Data Management Sins: The Worst Mistakes That You Should Avoid at All Costs
The modern world thrives on data. Computers, smartphones, and even a simple switch can carry data. And the ability to process data effectively and accurately is a skill that is highly sought after because of the sheer amount of data collected on a daily basis.
This applies more particularly to the realm of business, where data is the buttress of all major business decisions. Without reliable data, there can be no reliable information. And with no reliable information, you are essentially blind to the probable outcomes of your decisions.
It’s for this reason that data management experts are paid well and held in high regard. Now, whether you’re someone who’s aspiring to delve into the realm of data management, or you’re a business owner who relies heavily on the skills of his data management specialists, you’re going to want to be aware of these data management sins so that you can either avoid them or avoid the people who commit them.
So, what are these sins of which I speak? Well, when we’re talking about big data, there are actually only two major errors:
Indiscriminate Data Collecting
When companies collect a huge amount of data, that is, in fact, a good thing. However, when it’s near impossible to make sense out of the data collected (and thus turn it into workable information), it’s not really going to have much bearing because of the fact that raw data is exactly that — raw and unprocessed. Inedible, if you want to use a culinary standpoint.
Raw data does not have any meaning to the average business user. The mere copy-pasting of data does not merit a business any more than it does the reader. An ideal data output would be one where the data has, to a certain degree, already been processed. One good example is when the data has already been organized enough to show percentages. https://spreadsheeto.com/percent/ is a prime example of how you can achieve this.

- Available data:

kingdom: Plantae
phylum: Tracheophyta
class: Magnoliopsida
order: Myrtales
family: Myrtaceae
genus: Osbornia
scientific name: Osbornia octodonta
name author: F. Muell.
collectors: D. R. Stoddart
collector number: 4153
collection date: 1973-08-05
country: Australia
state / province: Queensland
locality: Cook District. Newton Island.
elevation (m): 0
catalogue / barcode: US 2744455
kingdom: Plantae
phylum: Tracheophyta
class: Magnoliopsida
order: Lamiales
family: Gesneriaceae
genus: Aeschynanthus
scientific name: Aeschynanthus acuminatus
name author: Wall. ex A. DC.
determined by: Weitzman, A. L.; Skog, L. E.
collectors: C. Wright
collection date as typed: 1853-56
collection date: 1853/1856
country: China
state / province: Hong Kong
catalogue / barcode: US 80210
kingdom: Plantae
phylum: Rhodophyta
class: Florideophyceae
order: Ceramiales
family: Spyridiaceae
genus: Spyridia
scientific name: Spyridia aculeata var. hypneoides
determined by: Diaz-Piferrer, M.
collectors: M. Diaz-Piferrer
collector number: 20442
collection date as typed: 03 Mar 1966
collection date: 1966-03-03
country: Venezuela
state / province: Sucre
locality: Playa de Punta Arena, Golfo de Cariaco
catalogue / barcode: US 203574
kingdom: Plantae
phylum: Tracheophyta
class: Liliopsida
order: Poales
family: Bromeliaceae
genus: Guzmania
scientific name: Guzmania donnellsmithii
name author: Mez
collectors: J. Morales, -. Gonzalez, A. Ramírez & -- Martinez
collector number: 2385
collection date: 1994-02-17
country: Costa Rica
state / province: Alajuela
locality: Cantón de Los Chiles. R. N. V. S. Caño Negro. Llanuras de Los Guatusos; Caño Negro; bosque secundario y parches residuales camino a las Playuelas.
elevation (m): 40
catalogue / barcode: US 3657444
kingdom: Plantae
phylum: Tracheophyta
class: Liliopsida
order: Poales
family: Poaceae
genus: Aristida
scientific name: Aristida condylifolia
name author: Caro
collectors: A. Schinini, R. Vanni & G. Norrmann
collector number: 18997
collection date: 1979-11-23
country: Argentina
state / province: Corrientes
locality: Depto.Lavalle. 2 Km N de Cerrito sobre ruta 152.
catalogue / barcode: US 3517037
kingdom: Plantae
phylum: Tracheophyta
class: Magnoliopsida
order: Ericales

- What to work on:
[a] Rewrite the data management article starting at "It’s for this" and ending at "who commit them.", with "business owner" replaced by "company owner".
[b] Summarize the data management article in two sentences.
[c] Take the article on data management sins further from the point where it stops.

- Results of the tasks:
[a]
It’s for this reason that data management experts are paid well and held in high regard. Now, whether you’re someone who’s aspiring to delve into the realm of data management, or you’re a company owner who relies heavily on the skills of his data management specialists, you’re going to want to be aware of these data management sins so that you can either avoid them or avoid the people who commit them.

[b] Data underpins major business decisions, and without reliable data you are blind to the likely outcomes of your choices, so data management experts are well paid and highly regarded. One of the two major errors the article names is indiscriminate data collecting, because raw data that can't be made sense of or turned into workable information has no meaning to the average business user.

[c]
Prioritizing the Wrong Things
When you handle data, there should always be specific questions that you have the objective of answering. It’s one thing to collect data indiscriminately and another to carelessly categorize data without a clear purpose in mind. While it’s indeed a task worth appreciating, and there are certainly benefits to categorizing data, the folly happens when after all the organizing you are still left with no answers. That is time and effort wasted. This is further compounded by the fact that the main point of data management is to be able to organize data into meaningful and workable information.
So, regardless of the nature of the project you’re dealing with, there will always be one constant objective of managing data. To make it truly useful, you should be able to interpret data into information that is relevant to the user and is able to help them make well-informed decisions. After all, the best leader is the one who is well-informed.